**What is asked:**
A) According to the WKSU passage, what year did the station become an NPR affiliate?
B) Output the WKSU passage word for word from "Founded by Kent" up to and including "from Ideastream's WCPN.".

··· Provided passage ···

Transmitter coordinates
41°04′58″N 81°38′02″W
Translator(s)See § Translators
Repeater(s)See § Repeaters
Links
Public license information
Profile
LMS
Webcast
Websitewww.wksu.org

Founded by Kent State University, the station had its origins as a radio training workshop on the university's campus that provided programming for commercial radio stations, and save for a brief hiatus due to World War II, continued into WKSU's 1950 establishment as one of the first educational FM stations in the United States. An NPR affiliate since 1973, WKSU evolved from a university-operated station into a public radio and classical music outlet. WKSU's influence extended into Cleveland, where from 1978 to 1984, it was the NPR information station of record for the entire region. This distinction was restored after a public service operating agreement with Ideastream took effect on October 1, 2021, subsuming the role from Ideastream's WCPN.

WKSU's studios are currently located at the Idea Center in Downtown Cleveland, while the station transmitter is in Copley. In addition to a standard analog transmission, WKSU broadcasts over four HD Radio channels, is simulcast over WCLV's second HD subchannel and WVIZ's 25.7 audio-only subchannel, and is available online.

··· Information given ···

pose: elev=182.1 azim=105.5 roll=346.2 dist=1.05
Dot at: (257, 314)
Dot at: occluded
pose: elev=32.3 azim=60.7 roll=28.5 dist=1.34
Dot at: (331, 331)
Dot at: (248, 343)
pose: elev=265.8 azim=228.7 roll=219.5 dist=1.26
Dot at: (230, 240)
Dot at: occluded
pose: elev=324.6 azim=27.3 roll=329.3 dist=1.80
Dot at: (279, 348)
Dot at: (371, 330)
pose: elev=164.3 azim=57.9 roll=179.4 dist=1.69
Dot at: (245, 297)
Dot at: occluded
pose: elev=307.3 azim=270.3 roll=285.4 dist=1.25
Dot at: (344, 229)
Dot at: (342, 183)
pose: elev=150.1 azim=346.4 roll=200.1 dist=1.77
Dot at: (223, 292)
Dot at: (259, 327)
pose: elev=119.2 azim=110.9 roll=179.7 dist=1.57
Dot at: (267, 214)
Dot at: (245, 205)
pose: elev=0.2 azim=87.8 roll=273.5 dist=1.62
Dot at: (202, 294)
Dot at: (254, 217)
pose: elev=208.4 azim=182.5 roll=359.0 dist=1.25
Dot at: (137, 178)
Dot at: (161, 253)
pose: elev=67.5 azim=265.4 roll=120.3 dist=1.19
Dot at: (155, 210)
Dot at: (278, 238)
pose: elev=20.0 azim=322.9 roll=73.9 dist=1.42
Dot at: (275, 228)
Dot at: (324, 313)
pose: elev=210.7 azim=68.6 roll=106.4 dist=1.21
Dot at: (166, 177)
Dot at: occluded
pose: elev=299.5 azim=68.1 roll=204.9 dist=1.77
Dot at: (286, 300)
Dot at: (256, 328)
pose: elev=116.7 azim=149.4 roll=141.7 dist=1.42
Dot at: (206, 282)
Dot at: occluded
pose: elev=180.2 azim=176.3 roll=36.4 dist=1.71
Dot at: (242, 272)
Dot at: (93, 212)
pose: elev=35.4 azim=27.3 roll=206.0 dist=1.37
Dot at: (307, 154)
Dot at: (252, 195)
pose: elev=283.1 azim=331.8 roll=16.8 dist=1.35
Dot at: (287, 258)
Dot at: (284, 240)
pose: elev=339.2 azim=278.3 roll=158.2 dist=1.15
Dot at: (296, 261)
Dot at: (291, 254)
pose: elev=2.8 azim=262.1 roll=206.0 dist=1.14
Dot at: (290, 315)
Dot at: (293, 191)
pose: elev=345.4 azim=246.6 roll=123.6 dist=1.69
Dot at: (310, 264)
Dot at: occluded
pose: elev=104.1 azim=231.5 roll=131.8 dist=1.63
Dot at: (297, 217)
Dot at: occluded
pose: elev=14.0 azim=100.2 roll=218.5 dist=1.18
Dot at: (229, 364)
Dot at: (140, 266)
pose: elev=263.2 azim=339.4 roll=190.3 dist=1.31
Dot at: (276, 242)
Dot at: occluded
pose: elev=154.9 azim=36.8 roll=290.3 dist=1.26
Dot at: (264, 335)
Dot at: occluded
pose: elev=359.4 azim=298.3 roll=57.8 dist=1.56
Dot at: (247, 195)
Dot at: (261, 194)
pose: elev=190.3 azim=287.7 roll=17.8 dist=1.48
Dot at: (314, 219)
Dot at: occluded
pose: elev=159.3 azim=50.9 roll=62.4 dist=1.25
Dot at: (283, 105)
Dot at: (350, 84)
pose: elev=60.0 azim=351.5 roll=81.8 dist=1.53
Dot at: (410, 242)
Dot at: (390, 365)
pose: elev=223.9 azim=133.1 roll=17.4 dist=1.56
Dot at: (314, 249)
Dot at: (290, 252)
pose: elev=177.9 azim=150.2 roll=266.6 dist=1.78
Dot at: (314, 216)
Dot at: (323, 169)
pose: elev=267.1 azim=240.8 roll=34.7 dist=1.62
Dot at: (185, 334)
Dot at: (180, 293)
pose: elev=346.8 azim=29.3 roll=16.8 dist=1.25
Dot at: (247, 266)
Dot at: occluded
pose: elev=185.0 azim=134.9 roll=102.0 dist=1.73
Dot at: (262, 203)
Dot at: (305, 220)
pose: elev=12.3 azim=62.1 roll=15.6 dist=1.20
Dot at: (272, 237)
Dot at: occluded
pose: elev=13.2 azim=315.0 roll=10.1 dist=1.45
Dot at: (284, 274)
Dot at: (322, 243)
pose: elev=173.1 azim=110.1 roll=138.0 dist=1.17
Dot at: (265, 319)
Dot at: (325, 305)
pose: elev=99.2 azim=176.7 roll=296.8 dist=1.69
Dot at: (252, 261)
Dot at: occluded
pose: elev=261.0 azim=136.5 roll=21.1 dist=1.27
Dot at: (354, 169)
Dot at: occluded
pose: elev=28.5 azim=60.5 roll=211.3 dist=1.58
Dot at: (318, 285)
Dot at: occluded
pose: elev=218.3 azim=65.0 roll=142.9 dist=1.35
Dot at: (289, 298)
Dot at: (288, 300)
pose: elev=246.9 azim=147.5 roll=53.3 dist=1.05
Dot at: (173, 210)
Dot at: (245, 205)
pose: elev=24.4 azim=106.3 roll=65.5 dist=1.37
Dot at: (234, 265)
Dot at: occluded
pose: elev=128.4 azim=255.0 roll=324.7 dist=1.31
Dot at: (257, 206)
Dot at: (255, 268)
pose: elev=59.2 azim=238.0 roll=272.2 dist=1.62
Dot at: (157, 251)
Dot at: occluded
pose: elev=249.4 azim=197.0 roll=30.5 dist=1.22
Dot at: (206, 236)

···

**Results for each task:**
A) 1973

B)
Founded by Kent State University, the station had its origins as a radio training workshop on the university's campus that provided programming for commercial radio stations, and save for a brief hiatus due to World War II, continued into WKSU's 1950 establishment as one of the first educational FM stations in the United States. An NPR affiliate since 1973, WKSU evolved from a university-operated station into a public radio and classical music outlet. WKSU's influence extended into Cleveland, where from 1978 to 1984, it was the NPR information station of record for the entire region. This distinction was restored after a public service operating agreement with Ideastream took effect on October 1, 2021, subsuming the role from Ideastream's WCPN.